* [PROVIDED RECORDS]:
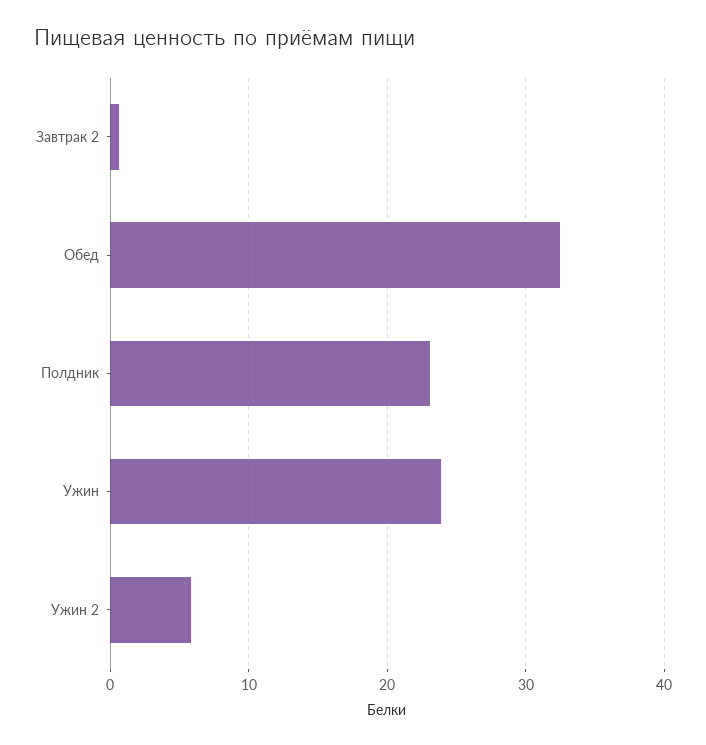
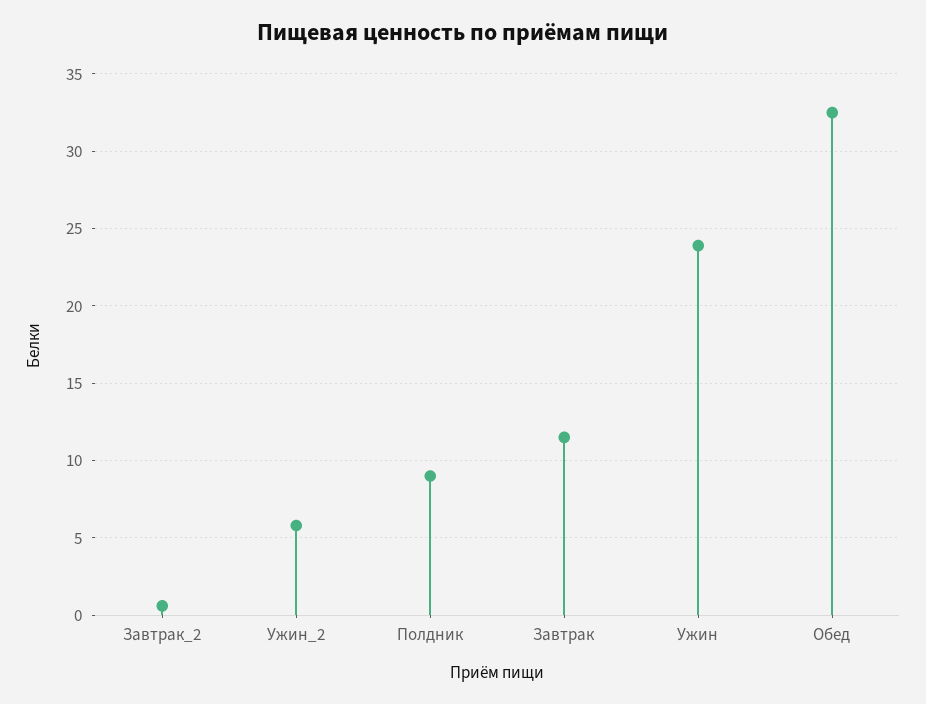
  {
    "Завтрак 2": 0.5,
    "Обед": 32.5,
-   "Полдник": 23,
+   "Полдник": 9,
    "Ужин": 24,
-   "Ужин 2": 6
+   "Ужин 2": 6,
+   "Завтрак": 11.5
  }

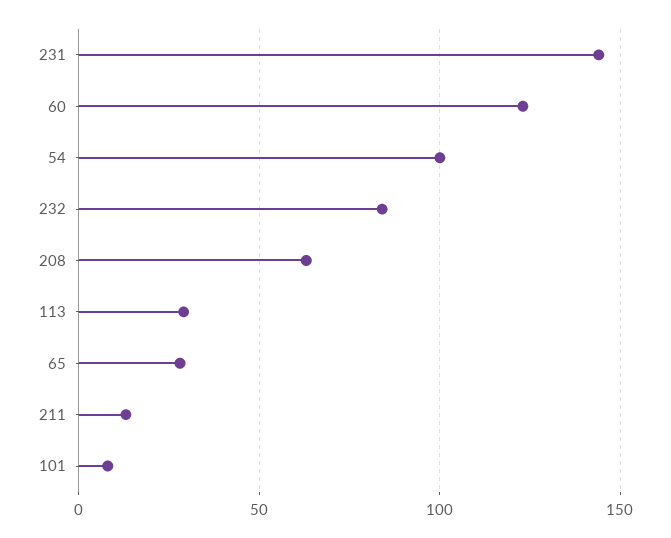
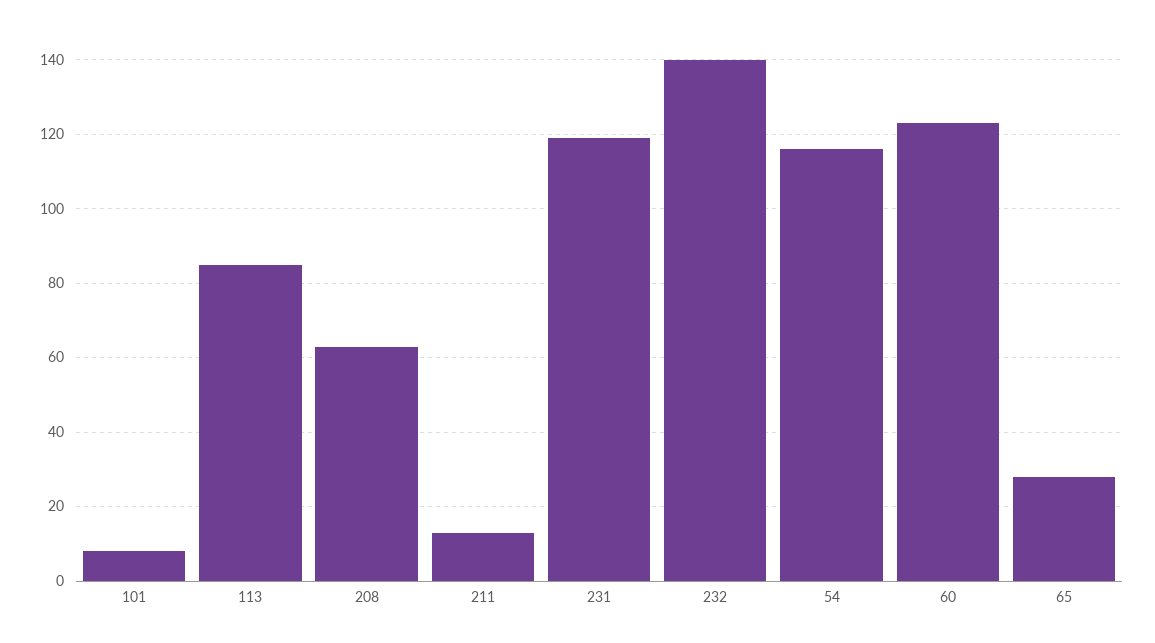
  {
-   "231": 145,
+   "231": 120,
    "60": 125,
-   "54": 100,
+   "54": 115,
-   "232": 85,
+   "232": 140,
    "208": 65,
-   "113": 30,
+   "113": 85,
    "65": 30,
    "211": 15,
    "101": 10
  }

==

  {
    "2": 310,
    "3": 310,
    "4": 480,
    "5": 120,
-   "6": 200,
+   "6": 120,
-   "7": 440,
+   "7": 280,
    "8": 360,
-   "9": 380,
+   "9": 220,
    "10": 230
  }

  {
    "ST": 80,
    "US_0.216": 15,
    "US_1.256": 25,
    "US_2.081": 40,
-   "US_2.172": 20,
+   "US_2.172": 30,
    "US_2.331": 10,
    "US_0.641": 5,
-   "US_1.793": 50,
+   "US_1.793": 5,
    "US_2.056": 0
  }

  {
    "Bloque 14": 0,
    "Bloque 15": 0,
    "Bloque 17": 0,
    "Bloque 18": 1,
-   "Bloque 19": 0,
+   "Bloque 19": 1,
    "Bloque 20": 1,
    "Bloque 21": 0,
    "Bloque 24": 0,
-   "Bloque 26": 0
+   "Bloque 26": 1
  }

* [EXERCISE DIRECTIONS]:
In the listing above, some lines may hold the string "Bloque". Report how many, and nothing more.

* [COMPLETED EXERCISE]:
11